Nach dem Urteil des Bundesgerichtshofes vom 19. Januar 2011 (IV ZR 7/10) sowie der Rechtsprechung zum sog. Behindertentestament kann ein Erblasser die Gestaltung des Vermögensübergangs im Falle seines Todes so vornehmen, dass sein behindertes Kind Vorteile aus dem Nachlassvermögen erhält, ohne dass der Sozialhilfeträger darauf zugreifen kann bzw. eine Anrechnung auf die dem Kind zu gewährenden staatlichen Leistungen erfolgt. Nach dieser gefestigten Rechtsprechung (BGH, Beschluss vom 01. Februar 2017 – XII ZB 299/15) sind Verfügungen von Todes wegen, in denen Eltern eines behinderten Kindes die Nachlassverteilung durch eine kombinierte Anordnung von Vor- und Nacherbschaft sowie einer – mit konkreten Verwaltungsanweisungen versehenen – Dauertestamentsvollstreckung so gestalten, dass das Kind zwar Vorteile aus dem Nachlassvermögen erhält, der Sozialhilfeträger auf dieses jedoch nicht zugreifen kann, grundsätzlich nicht sittenwidrig, sondern vielmehr Ausdruck der sittlich anzuerkennenden Sorge für das Wohl des Kindes über den Tod der Eltern hinaus.
Dem entspricht, dass vom Erben grundsätzlich alle im Erbrecht vom Gesetz bereitgestellten Gestaltungsinstrumente ausgeschöpft werden können (BGH, Urteil vom 19. Januar 2011 – IV ZR 7/10). Dazu gehören auch die die Ausschlagung der Erbschaft. Dem Erben steht spiegelbildlich als sog. „negative Erbfreiheit“ das Recht zu, erbrechtliche Zuwendungen abzulehnen. Die Betroffene kann daher als Erbin entscheiden, ob sie die Erbschaft, die ihr nach §§ 1922, 1942 BGB unmittelbar anfällt, erhalten möchte.
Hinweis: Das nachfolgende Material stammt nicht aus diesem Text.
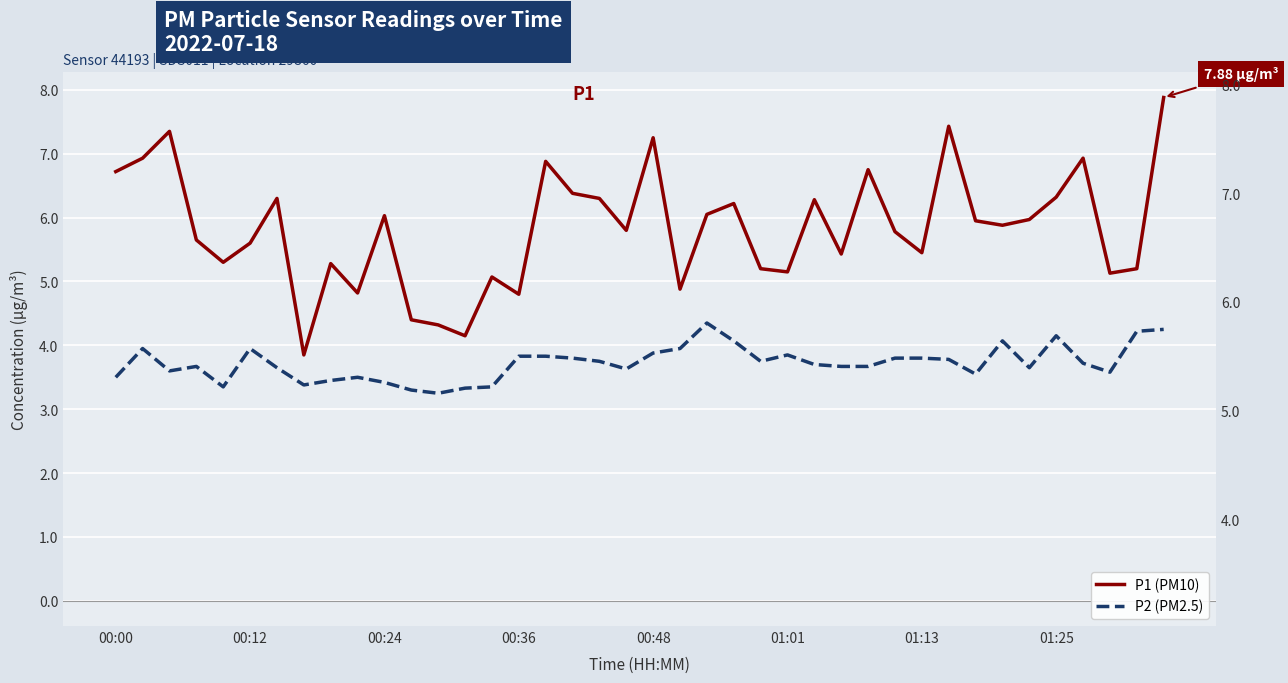

What is the difference between the maximum and second lowest values in the P2 (PM2.5) series?

1.0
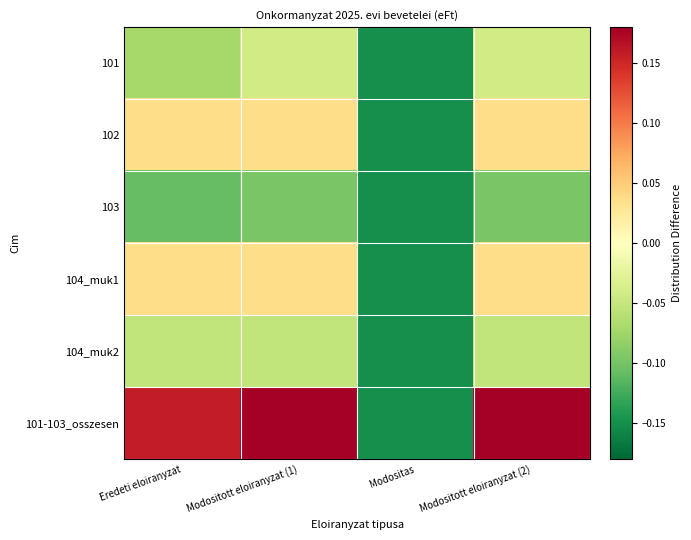

Reading left to right, what are all the values shown in this chart?

101: Eredeti eloiranyzat=-0.1	Modositott eloiranyzat (1)=-0.0	Modositas=-0.1	Modositott eloiranyzat (2)=-0.0
102: Eredeti eloiranyzat=0.0	Modositott eloiranyzat (1)=0.0	Modositas=-0.1	Modositott eloiranyzat (2)=0.0
103: Eredeti eloiranyzat=-0.1	Modositott eloiranyzat (1)=-0.1	Modositas=-0.1	Modositott eloiranyzat (2)=-0.1
104_muk1: Eredeti eloiranyzat=0.0	Modositott eloiranyzat (1)=0.0	Modositas=-0.1	Modositott eloiranyzat (2)=0.0
104_muk2: Eredeti eloiranyzat=-0.1	Modositott eloiranyzat (1)=-0.1	Modositas=-0.1	Modositott eloiranyzat (2)=-0.1
101-103_osszesen: Eredeti eloiranyzat=0.2	Modositott eloiranyzat (1)=0.2	Modositas=-0.1	Modositott eloiranyzat (2)=0.2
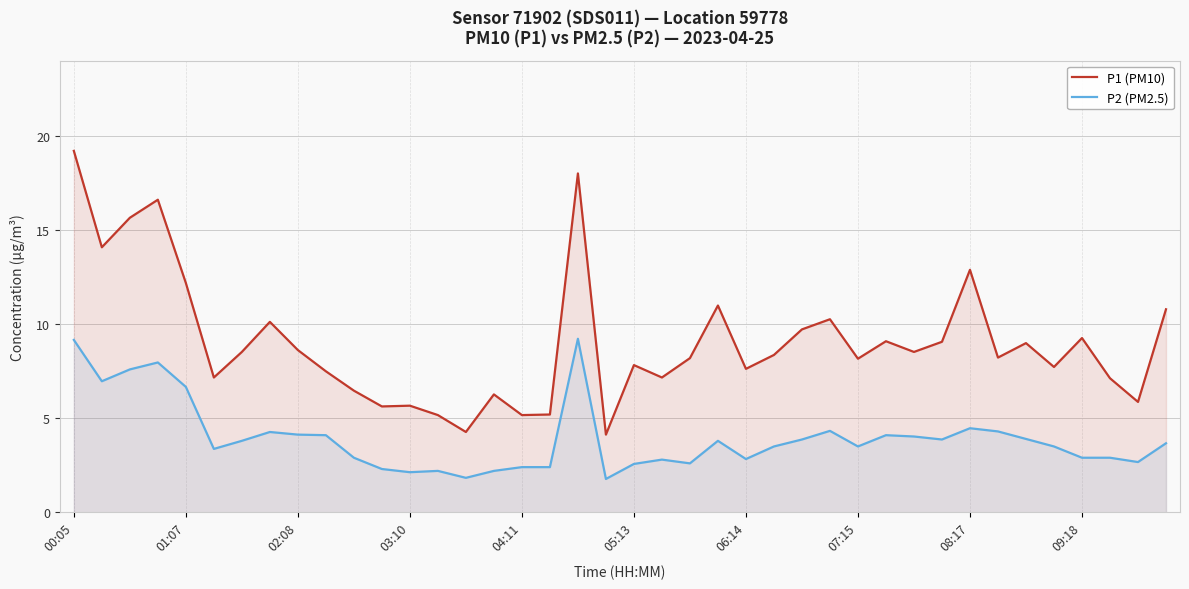

Reading left to right, list all the values displayed in this chart.

P1 (PM10): 19.2	14.1	15.7	16.6	12.2	7.2	8.5	10.1	8.6	7.5	6.5	5.6	5.7	5.2	4.3	6.3	5.2	5.2	18.0	4.1	7.8	7.2	8.2	11.0	7.6	8.4	9.7	10.3	8.2	9.1	8.5	9.1	12.9	8.2	9.0	7.7	9.3	7.1	5.9	10.8
P2 (PM2.5): 9.2	7.0	7.6	8.0	6.7	3.4	3.8	4.3	4.1	4.1	2.9	2.3	2.1	2.2	1.8	2.2	2.4	2.4	9.2	1.8	2.6	2.8	2.6	3.8	2.8	3.5	3.9	4.3	3.5	4.1	4.0	3.9	4.5	4.3	3.9	3.5	2.9	2.9	2.7	3.7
Dem stehen keine übergeordneten Wertungen entgegen
Hier kann auch nicht festgestellt werden, dass gegen übergeordnete Wertungen verstoßen wird. Ein solcher Verstoß kann nicht in der weiteren Bezugsmöglichkeit öffentliche Leistungen gesehen werden, weil die Bedürftigkeit der Betroffenen durch die Ausschlagung der Erbschaft befristet aufrechterhalten wird. Der Bundesgerichtshof lehne eine damit verbundene Einschränkung der Privatautonomie unter Berücksichtigung des Nachrangrundsatzes in der Sozialhilfe wie unter Beachtung des Subsidiaritätsprinzips zu Recht ab. Zu beachten sei allerdings, dass der sozialrechtliche Nachranggrundsatz zwar nicht zur Sittenwidrigkeit der Ausschlagung der Erbschaft führen kann, der Verzicht auf eine Erwerbsquelle aber sozialrechtlich sanktioniert werden kann.